MRS CARNELL (continuing):

By accepting 10 per cent, you accept that it can be used for training purposes. Increasing the 10 per cent to 40 per cent in times when youth unemployment is unacceptably high and the industry is at a low and therefore cannot really afford to employ a lot of apprentices would seem a logical extension of the 1990 position that Mr Berry and those opposite had already agreed to. Mr Berry suggests that this money is going to the MBA training fund. Mr Berry is wrong again. It is not going to the training fund; it is going to the on-site skills centre, which has a tripartite board of the MBA, the union and the Government. That is the entity that will manage this fund. It is that simple.

It is also important for those opposite, and probably more important for those on the crossbenches, to realise that this scheme is not a $300,000 scheme. It is a $1m scheme. If this legislation is passed, $300,000 will come from the long service leave levy fund. The rest, though, will come from the industry - $572,800 from employer reimbursements and $70,000 from the MBA. We are not talking about the ACT Government plugging $300,000 into the MBA, with nothing coming out the other end. We are talking about the long service leave fund plugging $300,000 into a $1m training scheme that will ensure, in that part of it, that 70 young apprentices can continue on-site training. On top of that $300,000, as I have already explained, there will be direct funding to employers for the placement of 50 extra apprentices and funding for an additional 25 at-risk apprentices or trainees - people who might lose their jobs if we do not ensure that their employers can continue to afford them.

I come back to the bottom line. The bottom line is that if we pass this legislation we can start today - not in 12 months' time, not in two years' time - on planning for 150 jobs in Canberra. At the end of this year, when apprenticeships are being put together, those people can really look to a new approach.
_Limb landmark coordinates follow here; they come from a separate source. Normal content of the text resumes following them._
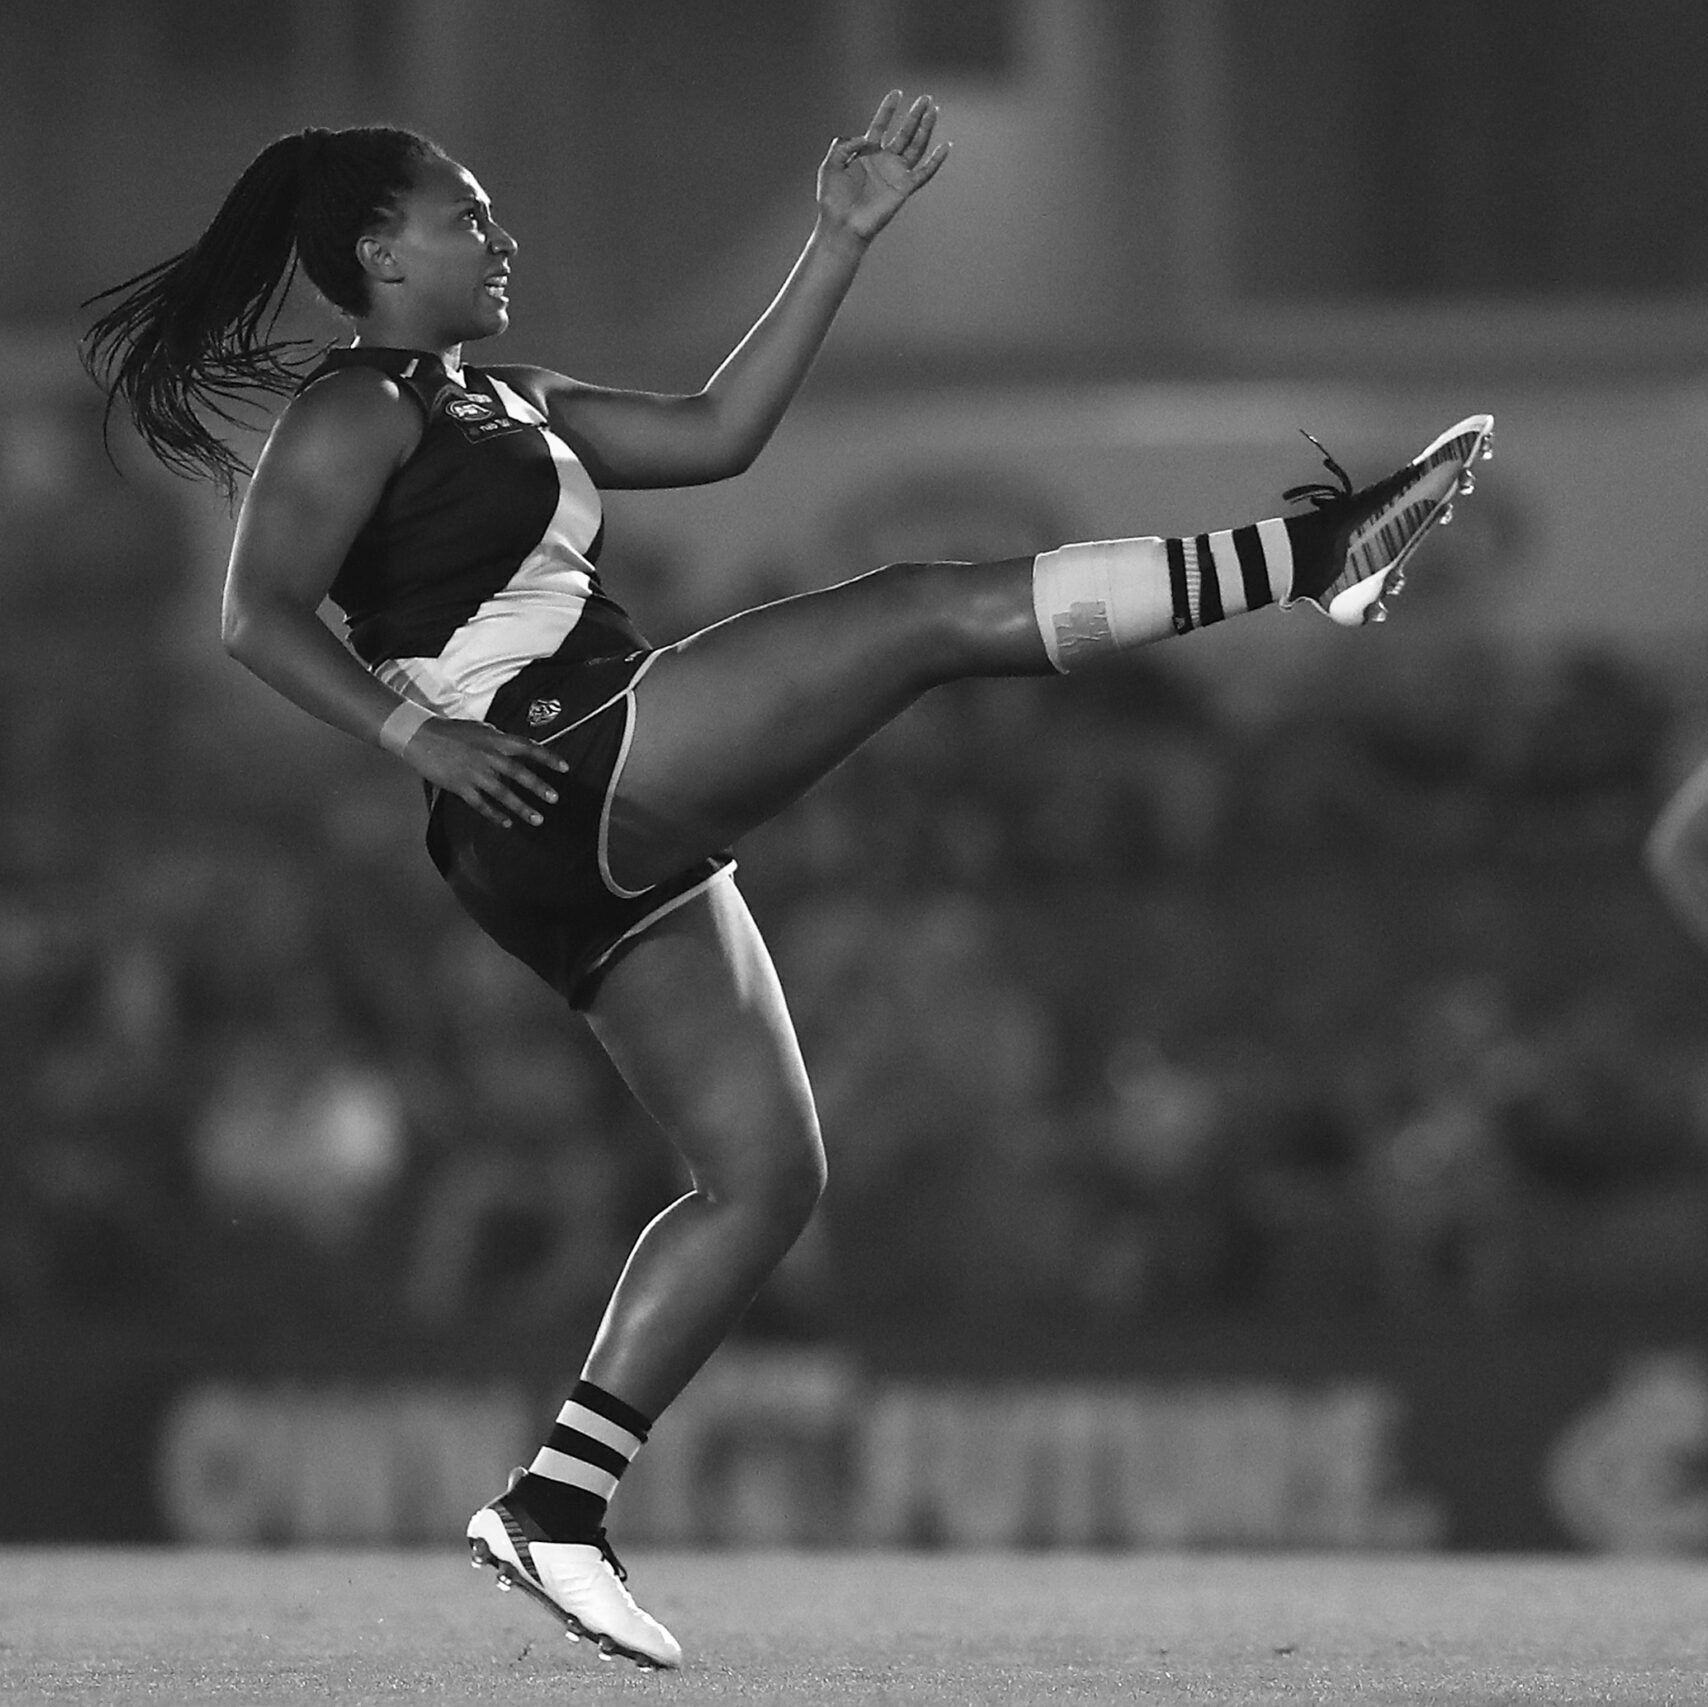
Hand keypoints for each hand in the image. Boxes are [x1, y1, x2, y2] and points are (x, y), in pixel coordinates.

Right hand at [399, 716, 568, 828]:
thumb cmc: (452, 732)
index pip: (528, 747)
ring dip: (521, 807)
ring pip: (502, 793)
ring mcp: (474, 772)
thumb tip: (519, 748)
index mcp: (495, 740)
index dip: (548, 757)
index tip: (565, 768)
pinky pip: (481, 804)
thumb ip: (500, 740)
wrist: (420, 736)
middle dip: (538, 786)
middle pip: (518, 772)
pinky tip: (506, 823)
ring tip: (537, 819)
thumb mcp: (481, 730)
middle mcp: (488, 756)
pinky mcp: (460, 786)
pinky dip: (494, 815)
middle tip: (554, 798)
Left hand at [817, 91, 949, 243]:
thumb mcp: (830, 165)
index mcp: (867, 155)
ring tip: (933, 110)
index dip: (888, 110)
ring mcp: (895, 174)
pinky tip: (945, 147)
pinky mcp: (903, 189)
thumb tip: (865, 138)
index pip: (881, 126)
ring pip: (916, 147)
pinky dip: (936, 161)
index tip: (897, 93)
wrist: (842, 225)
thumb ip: (843, 146)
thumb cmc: (833, 200)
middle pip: (904, 133)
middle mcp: (884, 162)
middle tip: (926, 98)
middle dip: (915, 115)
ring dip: (925, 129)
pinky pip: (924, 173)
Mr Berry made the comment that this Government cut $6m out of training funds.

Ms Follett: Four.

MRS CARNELL: He said $6m about four times. That is fundamentally incorrect. This Government has spent on labour market programs exactly what the previous Government put in their forward estimates for training funds. This Assembly, in a non-partisan manner, should come to grips with the fact that we have to look at all ways we can to ensure that young people have jobs and not just at using this money at this time to give greater benefits to people who already have jobs. We simply have to focus on people without jobs, people who, if we do nothing here today, could still be without jobs.

MR MOORE (11.13): Rather than the Minister closing the debate, Mr Speaker, I will speak. It has been a very interesting morning of debate on this issue. A whole series of issues are still outstanding. A series of claims were made by Mr Berry. He has just brought around a sheet of paper which he believes illustrates his contention that the $300,000 or so will go to the MBA through the process that the Chief Minister said.

Mr Berry: No, through the contract with the MBA.